Video of IMU Drifting Test on Rumble Strips (Nose Dipping/Lifting)

As it stands, IMU Drifting is in my opinion easily the biggest thing holding back VESC when it comes to both racing and even casual riding to an extent. I have a rumble strip spot out by my place that I decided to do some testing on to show this issue in action, and help provide data for those with minds bright enough to potentially help resolve this.

Accidentally left Torque Tilt on, which is why the slight nose up in pitch when accelerating. Bump Comp set to 500/0.5. Bumps are 10.5cm wide, 20cm apart, meaning the actual impacts (leaving the bump) are 30.5cm apart. Bumps are maybe 1cm deep. Most problematic speeds were ~3-7mph, which equates to a frequency of around 4-11 Hz (if 1Hz = one bump / rumble strip per second).

Going faster than this would usually either keep the board somewhat level, or even raise the nose weirdly enough. Keep in mind, increasing the frequency in this situation also naturally lessens the amplitude since you’re airing over the bumps more, so it’s hard to say which variable is more at play here. Honestly, I’d bet the amplitude is a bigger factor here.

Worth noting that when going over the rumble strips, the IMU reading for Roll is also very evidently drifting. Likely in the same way as pitch is, but since the board stays rolled straight under my feet, it can’t try to correct that like it does for pitch with dipping/lifting.

Hard to say if this directly mimics the same problem we’re having on high speed trails, especially since this specific spot also happens to make FM boards nose dip in a similar way which is a rarity, but still worth taking a look at.

YouTube Link: VESC Bump Test (DETAILS IN DESCRIPTION) - YouTube
Google Drive Link: https://drive.google.com/file/d/1vNPFWP70W16Pshf7xCXZoKRqUHFJrGed/view?usp=sharing

1 Like

Follow up, noticed that IMU Pitch Drifting was almost always accompanied by IMU Roll Drifting as well. However, unlike the Pitch which the board tries to compensate for with nose lifting/dipping, Roll is physically controlled by the rider. Therefore, the effects of IMU drift can be witnessed in the Roll value. After noticing this, I decided to run a quick test with Turn Tilt to see how effective it would be to utilize this Roll Drift to trigger tiltback, fighting against nose dipping

To achieve this, I used fairly strong Turn Tilt, with a strength of 45, max angle of 12 degrees, and a quick tilt speed. Allowing IMU Roll Drift to trigger turn tilt does in fact help greatly with countering negative Pitch Drift (nose dipping), though it still negatively impacts riding and can work against you if the IMU confusion actually causes the nose to raise vs. dip, since the roll is still affected the same way. It certainly isn’t a real world solution, just a proof of concept test. Nonetheless, it shows promise as a potential tool to help detect when the IMU is confused and potentially help combat it.

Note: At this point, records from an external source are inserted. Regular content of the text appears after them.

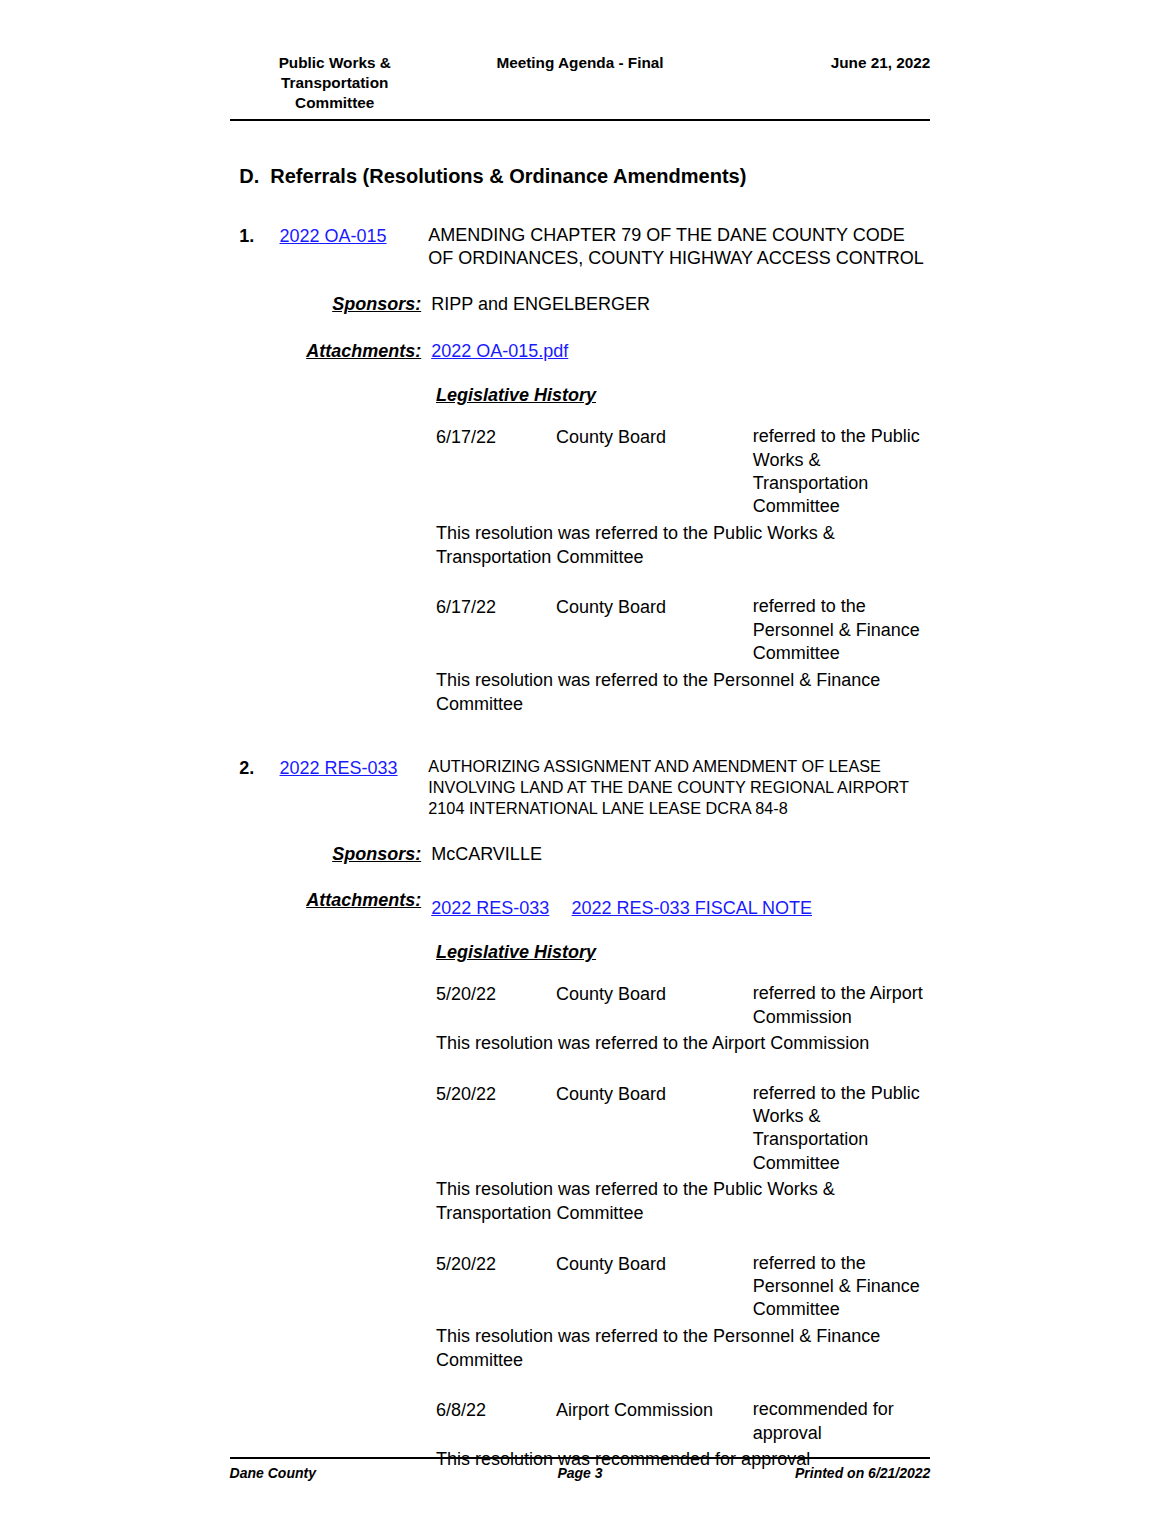Public Works & Transportation
Committee
Meeting Agenda - Final
June 21, 2022
D. Referrals (Resolutions & Ordinance Amendments)
1.
2022 OA-015
Amending Chapter 79 of the Dane County Code of Ordinances, County Highway Access Control
Sponsors:
RIPP and ENGELBERGER
Attachments:
2022 OA-015.pdf
Legislative History
6/17/22
County Board
referred to the Public Works & Transportation Committee
This resolution was referred to the Public Works & Transportation Committee
6/17/22
County Board
referred to the Personnel & Finance Committee
This resolution was referred to the Personnel & Finance Committee
2.
2022 RES-033
Authorizing Assignment and Amendment of Lease Involving Land at the Dane County Regional Airport 2104 International Lane Lease DCRA 84-8
Sponsors:
McCARVILLE
Attachments:
2022 RES-033 2022 RES-033 FISCAL NOTE
Legislative History
5/20/22
County Board
referred to the Airport Commission
This resolution was referred to the Airport Commission
5/20/22
County Board
referred to the Public Works & Transportation Committee
This resolution was referred to the Public Works & Transportation Committee
5/20/22
County Board
referred to the Personnel & Finance Committee
This resolution was referred to the Personnel & Finance Committee
6/8/22
Airport Commission
recommended for approval
This resolution was recommended for approval
Dane County
Page 3
Printed on 6/21/2022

Video of Turn Tilt Test: VESC Bump Test w/ TURN TILT (DETAILS IN DESCRIPTION) - YouTube

From what I understand, the nose dipping is caused by the high Mahoney Kp, I solved nose dipping on my board by lowering it to 1, and adjusting other parameters to smooth it out. I like a pretty aggressive ride though, so maybe not ideal for everyone.

High Mahoney KP definitely intensifies the effects of IMU confusion greatly due to the nature of it. Unfortunately, a high Mahoney KP so far has been the only reliable option to achieving the soft FM-like board behavior I’m after, where I have a great amount of control over the board’s angle.

For high speed trail racing, this behavior can often be crucial for navigating quick ascents and descents without losing too much momentum and making sure the nose or tail clears. Luckily, this behavior at least makes the nose dipping somewhat controllable and manageable with enough skill, but still definitely far from desirable.